Journalist report, 02/23/17 – Sol 11: Mid-rotation.
Today’s EVA was supposed to be quick: they had to bury the seismometer a bit deeper, explore the north of the map, to test the sextant, before going back to do a few tasks around the hab. We started a bit later today, because we planned our EVA for 9:30 instead of 9:00, the objectives being light. It was led by Victoria, followed by Arthur, Mouâdh and Xavier, who shot today’s outdoor photos. They started by going south, to fix the seismometer, which sensor had moved because it was touching its shield. It took less than half an hour to dig a deeper hole in the ground, and then to attach its cable back. At the same time, Arthur was using his sextant in this known location to check the coordinates it gave to him. By the way, we use a sextant, the former marine instrument, because a compass would not work on Mars, where the magnetic field is not stable.
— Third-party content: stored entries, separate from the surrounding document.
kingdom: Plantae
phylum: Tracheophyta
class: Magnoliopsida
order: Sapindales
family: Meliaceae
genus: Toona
The team then went north, to explore this region we had not visited yet, and to have new results for the sextant, that Arthur checked after, in the hab, with the map. According to the photos they showed us, the weather was nice, and the landscapes were beautiful. They remained there for less than an hour, before coming back. At the same time, Victoria mandated me to take care of the plants in the greenhab. It is the first time I did it, and it was very pleasant to be alone for a while in the little module, surrounded by plants. The desert is very dry, so that even during EVAs, we never see any tree, or any big plant, only a few burnt grass, but nothing green. This is why having the Vegidair in the living room is also pleasant: we regularly check the lettuces growing there, and it is a good feeling to know that we are not the only things alive in the neighbourhood.
The EVA ended up with the crew removing the plastic from the wall we built almost two weeks ago. The strong wind from the past few days damaged it a lot, so that its cover was at the time hanging only due to three surviving clips and a little rope. The metallic structure was very resistant, but the plastic covering it was too weak to support the wind. We may try to repair it during an EVA, but it seems hard, because of the precision it requires. We now will have to close our eyes when we leave the hab to reach other modules not to see the landscape…
Tomorrow, wind is supposed to calm down at least in the morning, so that we may use the balloon during the EVA, even if we might not leave it for 24 hours, Louis will also bring the connected glasses for a second test. I will be part of it, and hope that the weather does not restraint us another time.